In Cincinnati, Easter is the prime time for our beloved Opera Cream. They come in the form of eggs, elongated bon bons, and even crosses. But aside from the common geometrical shapes, most cream-center chocolates don’t use molds or irregular shapes. That’s why you’ve never seen an opera cream bunny or unicorn.
Robert Hiner Putman, a candy maker from Tolesboro, Kentucky, near Maysville, who transplanted himself to Ft. Thomas, and his business to Cincinnati, is credited for inventing our opera cream some time in the 1910s. He and his wife operated two candy stores in downtown, and one at the Fair, a major Gilded Age department store in downtown Cincinnati. Putman’s innovation was adding rich, sweet cream into the standard fondant ‘creamed’ fillings used in French-style chocolate bon bons. Creamed fondants were basically emulsified fondants of cooled, molten sugar, none with actual cream in them, only sugar, water, and flavoring.
Convenient for Cincinnati candy makers, a Dayton, Ohio , company invented what is called the Ball Cream Beater, the machine that all makers of Opera Creams use to make the delicious filling inside the chocolate coating. It was designed to make any creamed fondant type of filling for chocolate bon bons from maple cream to mint creams to pineapple creams. The “Dayton Beater” as it’s called, was patented in 1905. All the advertisements for it in the Confectioner’s Association trade journals proclaim “Every Candy maker must own one.” And for sure, anyone that makes opera creams needs one.
The ball cream beater is a water-jacketed, horizontal, round mixer that is designed to cream a cooling molten mass of sugar and other ingredients into a candy center for use in chocolates. Oddly enough, it’s the same type of machine used to emulsify pork to make our Cincinnati Brats.
It’s a huge and heavy piece of equipment that once it’s installed, is rarely removed. The now defunct Sam’s Candy in Covington still has their original 1910s Ball Cream beater in the basement of what was once the soda fountain and candy store at street level. Fawn candy has theirs in the basement of their original Westwood candy factory.
Sam’s Ball Cream Beater in Covington, Kentucky (left) and Fawn’s in Westwood (right).
It is so important a piece of candy making history that our Smithsonian National Museum of American history has a Dayton Ball Cream Beater catalogue in their collection.

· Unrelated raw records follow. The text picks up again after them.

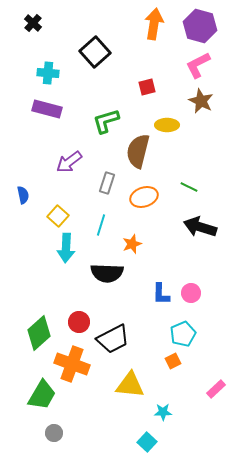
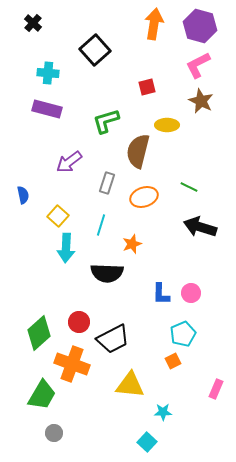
black square: moved 2 px up
pink rectangle: rotated 24 degrees counterclockwise
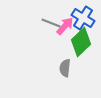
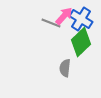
blue cross: moved 2 px left, 1 px down
pink arrow: moved 1 px left, 10 px up
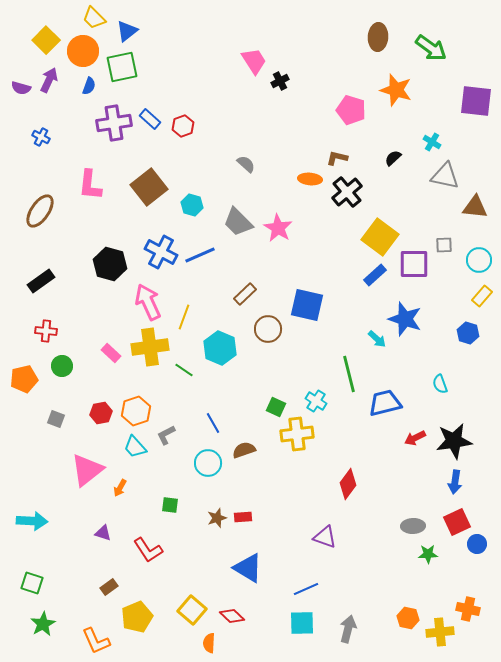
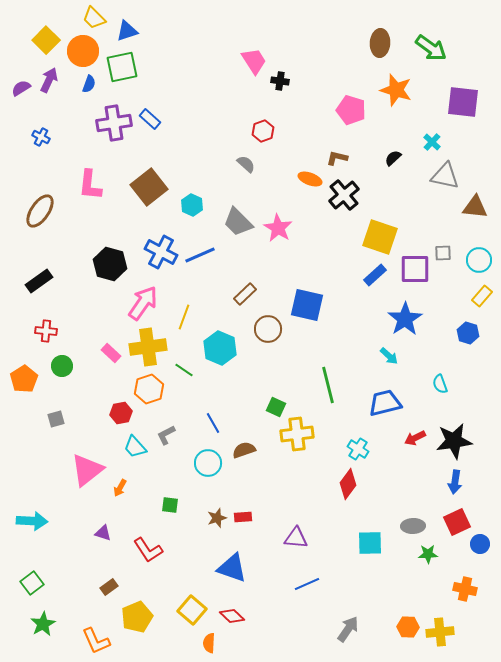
blue triangle at (127, 31): rotated 20 degrees clockwise
brown ellipse at (378, 37): moved 2 px right, 6 px down
black cross at (280, 81): rotated 36 degrees clockwise
blue semicircle at (89, 86): moved 2 px up
purple semicircle at (21, 88): rotated 132 degrees clockwise
purple square at (476, 101): moved 13 px left, 1 px down
red hexagon at (183, 126): moved 80 px right, 5 px down
cyan cross at (432, 142): rotated 12 degrees clockwise
orange ellipse at (310, 179): rotated 15 degrees clockwise
black cross at (347, 192): moved 3 px left, 3 px down
cyan hexagon at (192, 205): rotated 10 degrees clockwise
yellow square at (380, 237): rotated 18 degrees counterclockwise
gray square at (444, 245): moved 1 px left, 8 px down
purple square at (414, 264): moved 1 px right, 5 px down
black rectangle at (41, 281): moved 2 px left
pink arrow at (148, 302): moved 5 px left, 1 px down; rotated 60 degrees clockwise
blue star at (405, 319): rotated 20 degrees clockwise
cyan arrow at (377, 339): moved 12 px right, 17 px down
yellow cross at (150, 347): moved 2 px left
green line at (349, 374): moved 21 px left, 11 px down
orange pentagon at (24, 379): rotated 20 degrees counterclockwise
cyan cross at (316, 401): moved 42 px right, 48 px down
orange hexagon at (136, 411): moved 13 px right, 22 px up
red hexagon at (101, 413): moved 20 px right
gray square at (56, 419): rotated 36 degrees counterclockwise
purple triangle at (325, 537): moved 29 px left, 1 px down; rotated 15 degrees counterclockwise
blue circle at (477, 544): moved 3 px right
blue triangle at (248, 568): moved 16 px left; rotated 12 degrees counterclockwise
green square at (32, 583): rotated 35 degrees clockwise
blue line at (306, 589): moved 1 px right, 5 px up
orange cross at (468, 609): moved 3 px left, 20 px up
orange hexagon at (408, 618): moved 9 px down; rotated 10 degrees counterclockwise
cyan square at (302, 623): moved 68 px right, 80 px up
gray arrow at (348, 629): rotated 20 degrees clockwise
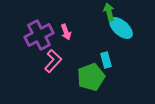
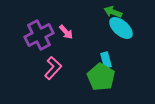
green arrow: moved 4 px right; rotated 54 degrees counterclockwise
pink arrow: rotated 21 degrees counterclockwise
pink L-shape: moved 7 px down
green pentagon: moved 10 px right; rotated 20 degrees counterclockwise
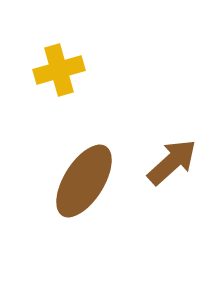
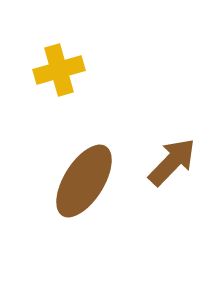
brown arrow: rotated 4 degrees counterclockwise
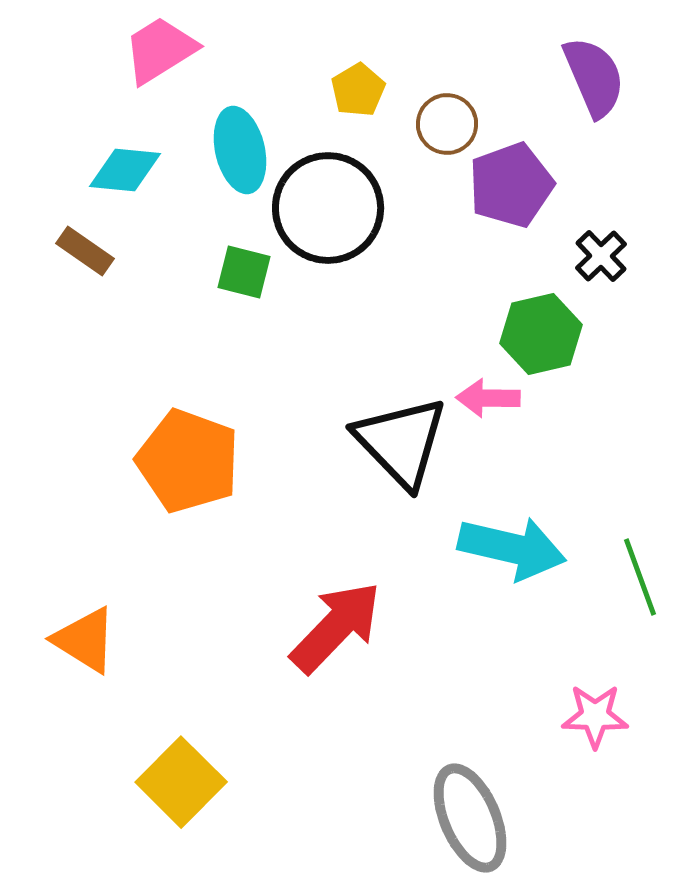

Instructions for how to use a ball cream beater are given in the Up to date Candy Teacher in 1921 by Charles Apell. Although there’s no recipe for opera cream ‘fondant’ – it’s the same basic procedure, with the ingredients of our opera cream being a bit different. After melting the sugar and cream together, and the mixer poured with cold water, the candy is poured onto the table of the Ball Cream Beater. When it stops bubbling, cold water is poured on top to prevent a sugar crust forming on top that would give the resulting fondant a grainy texture. Then the water cooling jacket is turned on until an impression can be made in the surface of the candy. Then the water is turned off, and the mixer turned on to ‘cream’ it into fondant. Once creamed, it is cut into it’s desired shape, and placed in tubs to be either dipped in chocolate or put on a chocolate enrober.
Now nearly every candy company in Greater Cincinnati makes its own Opera Creams. You can find them from Papas, Schneider’s in Bellevue, Sweet Tooth in Newport, Esther Price, Aglamesis, Graeters, Fawn, and others. And Easter is the time to taste all the lovely varieties!